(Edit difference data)
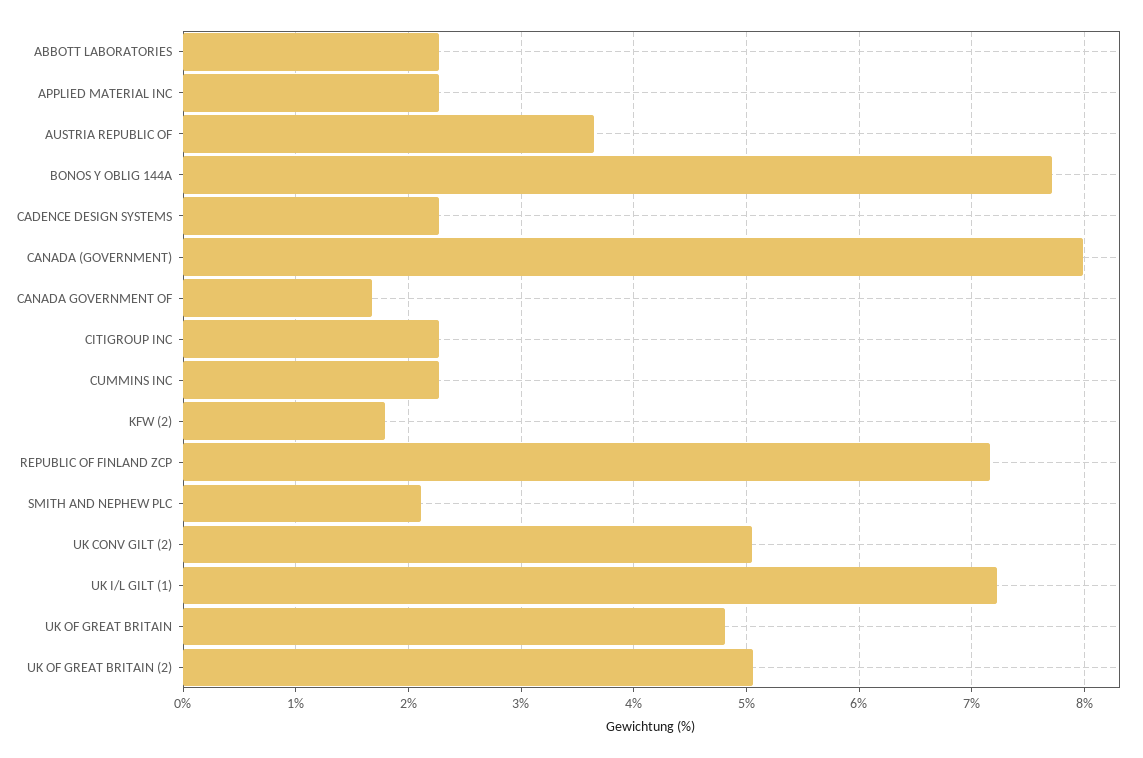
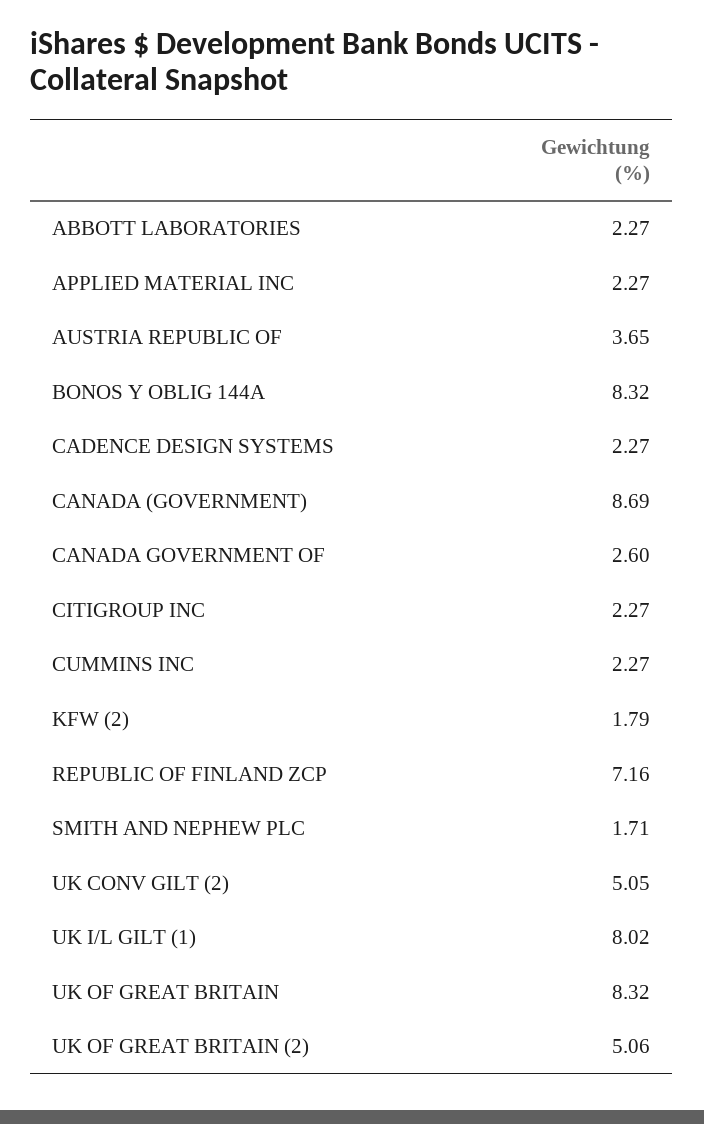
  {
    "ABBOTT LABORATORIES": 2.27,
    "APPLIED MATERIAL INC": 2.27,
    "AUSTRIA REPUBLIC OF": 3.65,
-   "BONOS Y OBLIG 144A": 7.7,
+   "BONOS Y OBLIG 144A": 8.32,
    "CADENCE DESIGN SYSTEMS": 2.27,
-   "CANADA (GOVERNMENT)": 8,
+   "CANADA (GOVERNMENT)": 8.69,
-   "CANADA GOVERNMENT OF": 1.7,
+   "CANADA GOVERNMENT OF": 2.6,
    "CITIGROUP INC": 2.27,
    "CUMMINS INC": 2.27,
    "KFW (2)": 1.79,
    "REPUBLIC OF FINLAND ZCP": 7.16,
-   "SMITH AND NEPHEW PLC": 2.1,
+   "SMITH AND NEPHEW PLC": 1.71,
    "UK CONV GILT (2)": 5.05,
-   "UK I/L GILT (1)": 7.2,
+   "UK I/L GILT (1)": 8.02,
-   "UK OF GREAT BRITAIN": 4.8,
+   "UK OF GREAT BRITAIN": 8.32,
    "UK OF GREAT BRITAIN (2)": 5.06
  }

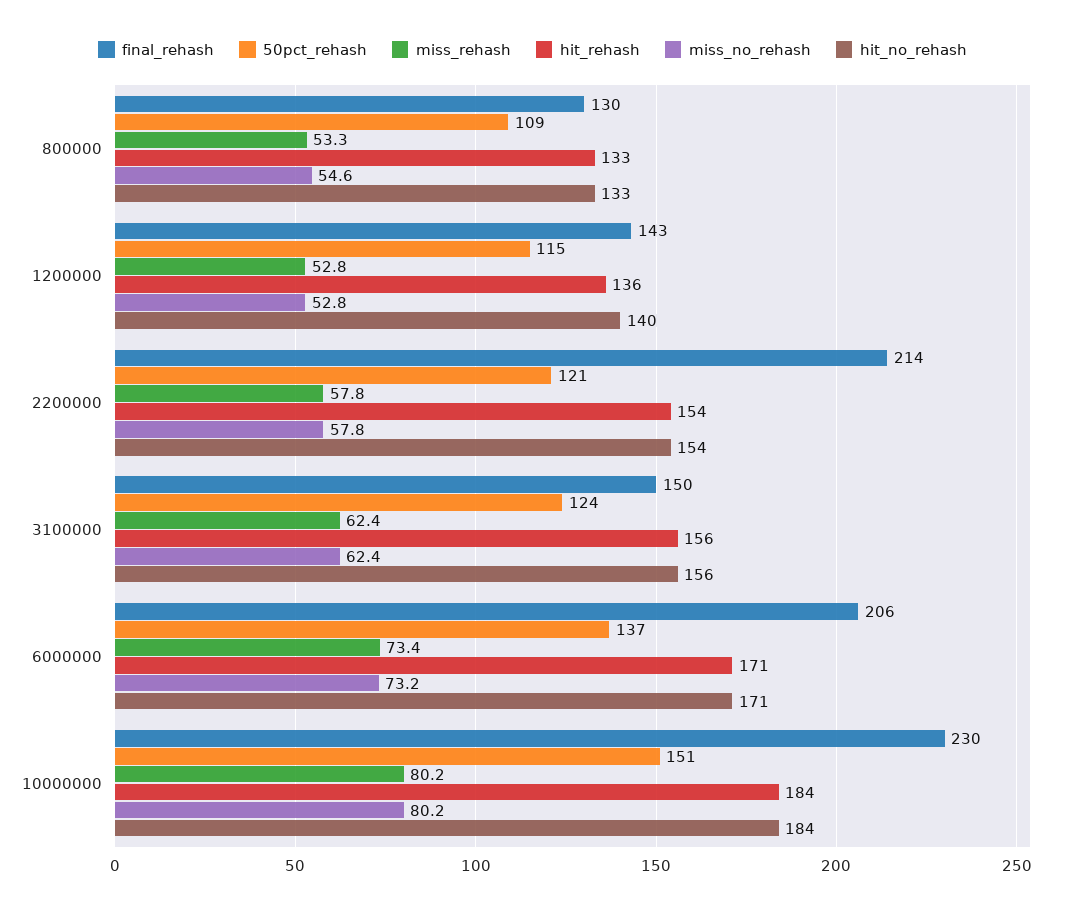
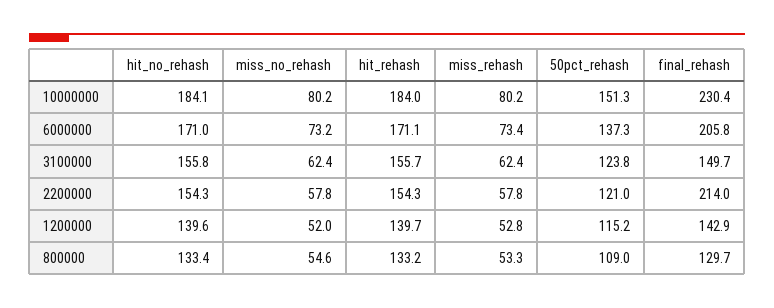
  {
    "final_rehash": {
      "800000": 129.7,
      "1200000": 142.9,
      "2200000": 214,
      "3100000": 149.7,
      "6000000": 205.8,
      "10000000": 230.4
    },
    "50pct_rehash": {
      "800000": 109,
      "1200000": 115.2,
      "2200000": 121,
      "3100000": 123.8,
      "6000000": 137.3,
      "10000000": 151.3
    },
    "miss_rehash": {
      "800000": 53.3,
      "1200000": 52.8,
      "2200000": 57.8,
      "3100000": 62.4,
      "6000000": 73.4,
      "10000000": 80.2
    },
    "hit_rehash": {
      "800000": 133.2,
-     "1200000": 136,
+     "1200000": 139.7,
      "2200000": 154.3,
      "3100000": 155.7,
      "6000000": 171.1,
      "10000000": 184
    },
    "miss_no_rehash": {
      "800000": 54.6,
-     "1200000": 52.8,
+     "1200000": 52,
      "2200000": 57.8,
      "3100000": 62.4,
      "6000000": 73.2,
      "10000000": 80.2
    },
    "hit_no_rehash": {
      "800000": 133.4,
      "1200000": 139.6,
      "2200000": 154.3,
      "3100000": 155.8,
      "6000000": 171,
      "10000000": 184.1
    }
  }

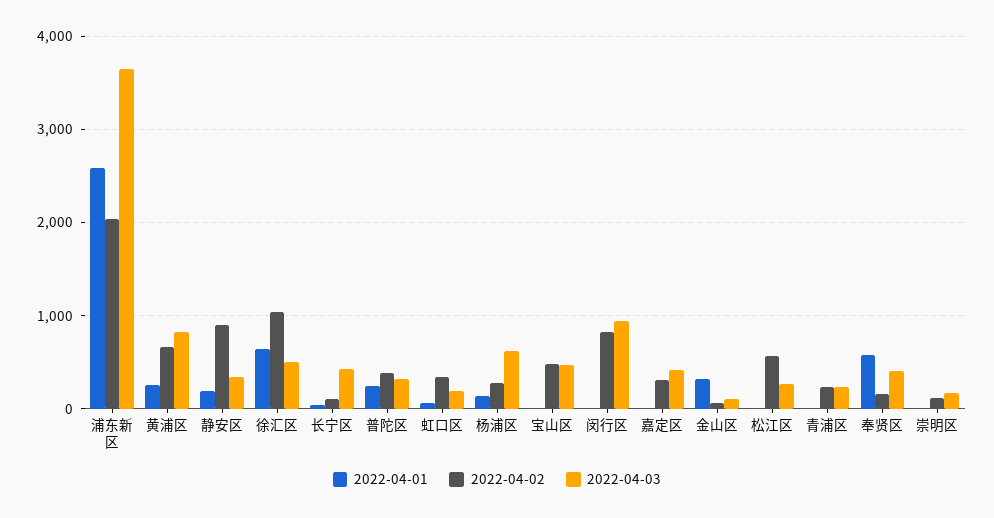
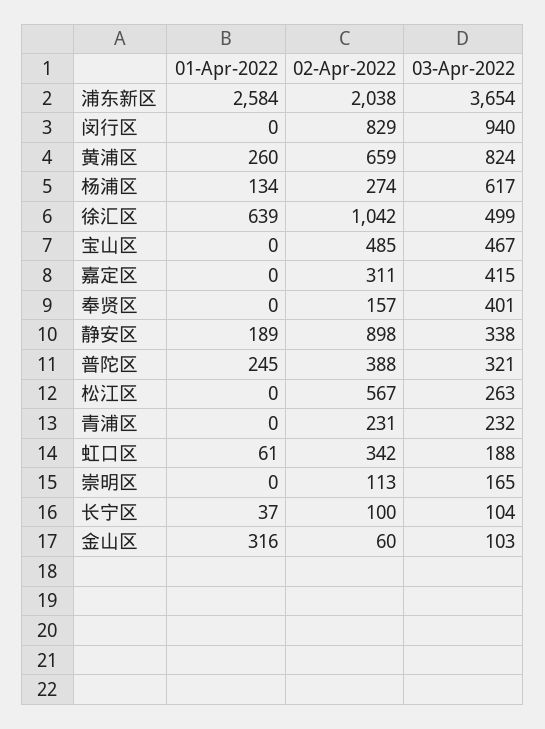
  {
    "2022-04-01": {
      "浦东新区": 2584,
      "黄浦区": 260,
      "静安区": 189,
      "徐汇区": 639,
      "长宁区": 37,
      "普陀区": 245,
      "虹口区": 61,
      "杨浦区": 134,
      "宝山区": 0,
      "闵行区": 0,
      "嘉定区": 0,
      "金山区": 316,
      "松江区": 0,
      "青浦区": 0,
-     "奉贤区": 600,
+     "奉贤区": 0,
      "崇明区": 0
    },
    "2022-04-02": {
      "浦东新区": 2038,
      "黄浦区": 659,
      "静安区": 898,
      "徐汇区": 1042,
      "长宁区": 100,
      "普陀区": 388,
      "虹口区": 342,
      "杨浦区": 274,
      "宝山区": 485,
      "闵行区": 829,
      "嘉定区": 311,
      "金山区": 60,
      "松江区": 567,
      "青浦区": 231,
      "奉贤区": 157,
      "崇明区": 113
    },
    "2022-04-03": {
      "浦东新区": 3654,
      "黄浦区": 824,
      "静安区": 338,
      "徐汇区": 499,
-     "长宁区": 400,
+     "长宁区": 104,
      "普陀区": 321,
      "虹口区": 188,
      "杨浦区": 617,
      "宝山区": 467,
      "闵行区": 940,
      "嘉定区": 415,
      "金山区": 103,
      "松江区": 263,
      "青浦区": 232,
      "奉贤区": 401,
      "崇明区": 165
    }
  }

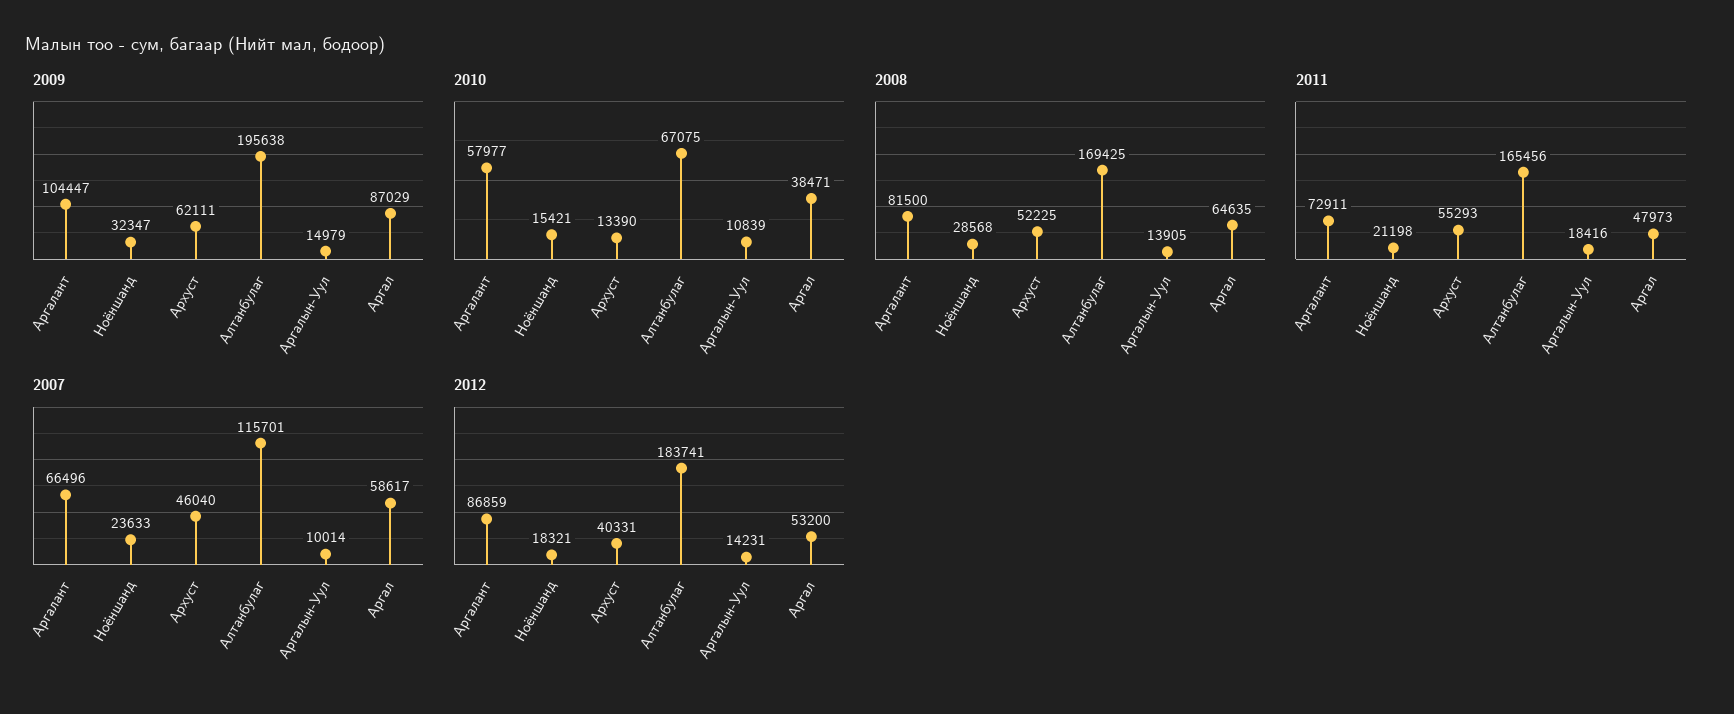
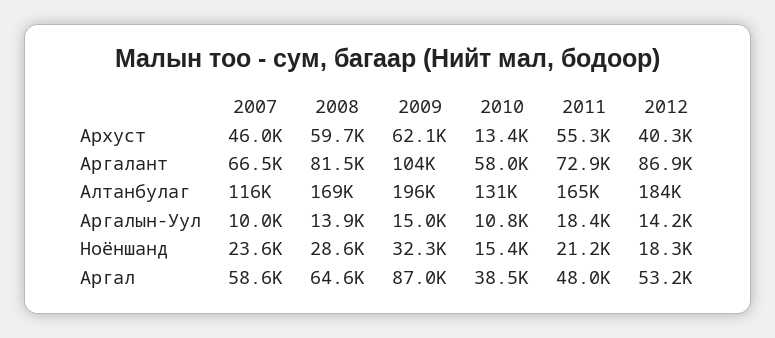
  {
    "2009": {
      "Аргалант": 104447,
      "Ноёншанд": 32347,
      "Архуст": 62111,
      "Алтанбулаг": 195638,
      "Аргалын-Уул": 14979,
      "Аргал": 87029
    },
    "2010": {
      "Аргалант": 57977,
      "Ноёншанд": 15421,
      "Архуст": 13390,
-     "Алтанбулаг": 67075,
+     "Алтанбулаг": 131000,
      "Аргалын-Уул": 10839,
      "Аргал": 38471
    },
    "2008": {
      "Аргалант": 81500,
      "Ноёншанд": 28568,
-     "Архуст": 52225,
+     "Архуст": 59700,
      "Алтанбулаг": 169425,
      "Аргалын-Уул": 13905,
      "Аргал": 64635
    },
    "2011": {
      "Аргалант": 72911,
      "Ноёншанд": 21198,
      "Архуст": 55293,
      "Алтанбулаг": 165456,
      "Аргалын-Уул": 18416,
      "Аргал": 47973
    },
    "2007": {
      "Аргалант": 66496,
      "Ноёншанд": 23633,
      "Архуст": 46040,
      "Алтанбулаг": 115701,
      "Аргалын-Уул": 10014,
      "Аргал": 58617
    },
    "2012": {
      "Аргалант": 86859,
      "Ноёншанд": 18321,
      "Архуст": 40331,
      "Алтанбулаг": 183741,
      "Аргалын-Уул": 14231,
      "Аргал": 53200
    }
  }

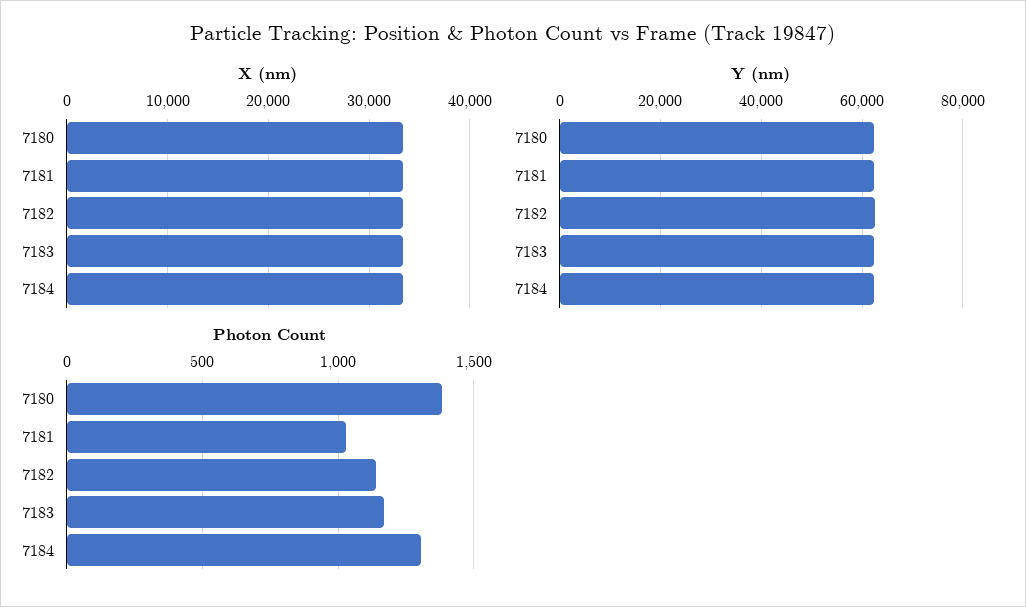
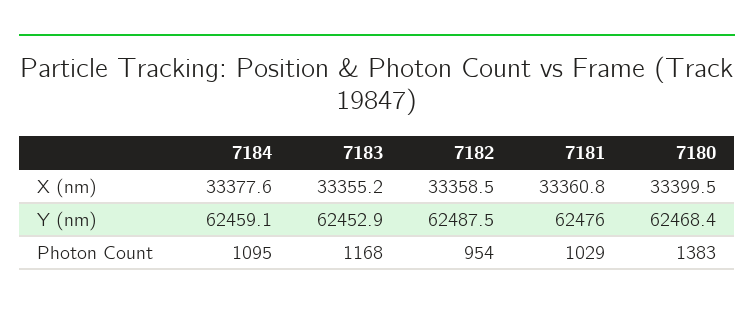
  {
    "X (nm)": {
      "7180": 33399.5,
      "7181": 33360.8,
      "7182": 33358.5,
      "7183": 33355.2,
      "7184": 33377.6
    },
    "Y (nm)": {
      "7180": 62468.4,
      "7181": 62476,
      "7182": 62487.5,
      "7183": 62452.9,
      "7184": 62459.1
    },
    "Photon Count": {
      "7180": 1383,
      "7181": 1029,
-     "7182": 1150,
+     "7182": 954,
      "7183": 1168,
-     "7184": 1300
+     "7184": 1095
    }
  }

# THE PROBLEM
The expected output is the full data above, reproduced exactly with no images.

# REPLY TO THE TASK
  {
    "ABBOTT LABORATORIES": 2.27,
    "APPLIED MATERIAL INC": 2.27,
    "AUSTRIA REPUBLIC OF": 3.65,
-   "BONOS Y OBLIG 144A": 7.7,
+   "BONOS Y OBLIG 144A": 8.32,
    "CADENCE DESIGN SYSTEMS": 2.27,
-   "CANADA (GOVERNMENT)": 8,
+   "CANADA (GOVERNMENT)": 8.69,
-   "CANADA GOVERNMENT OF": 1.7,
+   "CANADA GOVERNMENT OF": 2.6,
    "CITIGROUP INC": 2.27,
    "CUMMINS INC": 2.27,
    "KFW (2)": 1.79,
    "REPUBLIC OF FINLAND ZCP": 7.16,
-   "SMITH AND NEPHEW PLC": 2.1,
+   "SMITH AND NEPHEW PLC": 1.71,
    "UK CONV GILT (2)": 5.05,
-   "UK I/L GILT (1)": 7.2,
+   "UK I/L GILT (1)": 8.02,
-   "UK OF GREAT BRITAIN": 4.8,
+   "UK OF GREAT BRITAIN": 8.32,
    "UK OF GREAT BRITAIN (2)": 5.06
  }

  {
    "final_rehash": {
      "800000": 129.7,
      "1200000": 142.9,
      "2200000": 214,
      "3100000": 149.7,
      "6000000": 205.8,
      "10000000": 230.4
    },
    "50pct_rehash": {
      "800000": 109,
      "1200000": 115.2,
      "2200000": 121,
      "3100000": 123.8,
      "6000000": 137.3,
      "10000000": 151.3
    },
    "miss_rehash": {
      "800000": 53.3,
      "1200000": 52.8,
      "2200000": 57.8,
      "3100000": 62.4,
      "6000000": 73.4,
      "10000000": 80.2
    },
    "hit_rehash": {
      "800000": 133.2,
-     "1200000": 136,
+     "1200000": 139.7,
      "2200000": 154.3,
      "3100000": 155.7,
      "6000000": 171.1,
      "10000000": 184
    },
    "miss_no_rehash": {
      "800000": 54.6,
-     "1200000": 52.8,
+     "1200000": 52,
      "2200000": 57.8,
      "3100000": 62.4,
      "6000000": 73.2,
      "10000000": 80.2
    },
    "hit_no_rehash": {
      "800000": 133.4,
      "1200000": 139.6,
      "2200000": 154.3,
      "3100000": 155.8,
      "6000000": 171,
      "10000000": 184.1
    }
  }

  {
    "2022-04-01": {
      "浦东新区": 2584,
      "黄浦区": 260,
      "静安区": 189,
      "徐汇区": 639,
      "长宁区": 37,
      "普陀区": 245,
      "虹口区": 61,
      "杨浦区": 134,
      "宝山区": 0,
      "闵行区": 0,
      "嘉定区": 0,
      "金山区": 316,
      "松江区": 0,
      "青浦区": 0,
-     "奉贤区": 600,
+     "奉贤区": 0,
      "崇明区": 0
    },
    "2022-04-02": {
      "浦东新区": 2038,
      "黄浦区": 659,
      "静安区": 898,
      "徐汇区": 1042,
      "长宁区": 100,
      "普陀区": 388,
      "虹口区": 342,
      "杨浦区": 274,
      "宝山区": 485,
      "闵行区": 829,
      "嘉定区": 311,
      "金山区": 60,
      "松江区": 567,
      "青浦区": 231,
      "奉贤区": 157,
      "崇明区": 113
    },
    "2022-04-03": {
      "浦东新区": 3654,
      "黄浦区": 824,
      "静安区": 338,
      "徐汇区": 499,
-     "长宁区": 400,
+     "长宁区": 104,
      "普陀区": 321,
      "虹口区": 188,
      "杨浦区": 617,
      "宝山区": 467,
      "闵行区": 940,
      "嘉定区": 415,
      "金山区": 103,
      "松江区": 263,
      "青浦区": 232,
      "奉贤区": 401,
      "崇明区": 165
    }
  }

  {
    "2009": {
      "Аргалант": 104447,
      "Ноёншанд": 32347,
      "Архуст": 62111,
      "Алтанбулаг": 195638,
      "Аргалын-Уул": 14979,
      "Аргал": 87029
    },
    "2010": {
      "Аргалант": 57977,
      "Ноёншанд": 15421,
      "Архуст": 13390,
-     "Алтанбулаг": 67075,
+     "Алтанбулаг": 131000,
      "Аргалын-Уул": 10839,
      "Аргал": 38471
    },
    "2008": {
      "Аргалант": 81500,
      "Ноёншанд": 28568,
-     "Архуст": 52225,
+     "Архуст": 59700,
      "Алтанбулаг": 169425,
      "Аргалын-Уул": 13905,
      "Аргал": 64635
    },
    "2011": {
      "Аргалант": 72911,
      "Ноёншанд": 21198,
      "Архуст": 55293,
      "Алтанбулаг": 165456,
      "Аргалын-Уул": 18416,
      "Аргал": 47973
    },
    "2007": {
      "Аргалант": 66496,
      "Ноёншанд": 23633,
      "Архуст": 46040,
      "Алтанбулаг": 115701,
      "Аргалын-Уул": 10014,
      "Аргал": 58617
    },
    "2012": {
      "Аргалант": 86859,
      "Ноёншанд": 18321,
      "Архуст": 40331,
      "Алтанбулаг": 183741,
      "Аргалын-Уул": 14231,
      "Аргал": 53200
    }
  }

  {
    "X (nm)": {
      "7180": 33399.5,
      "7181": 33360.8,
      "7182": 33358.5,
      "7183": 33355.2,
      "7184": 33377.6
    },
    "Y (nm)": {
      "7180": 62468.4,
      "7181": 62476,
      "7182": 62487.5,
      "7183": 62452.9,
      "7184": 62459.1
    },
    "Photon Count": {
      "7180": 1383,
      "7181": 1029,
-     "7182": 1150,
+     "7182": 954,
      "7183": 1168,
-     "7184": 1300
+     "7184": 1095
    }
  }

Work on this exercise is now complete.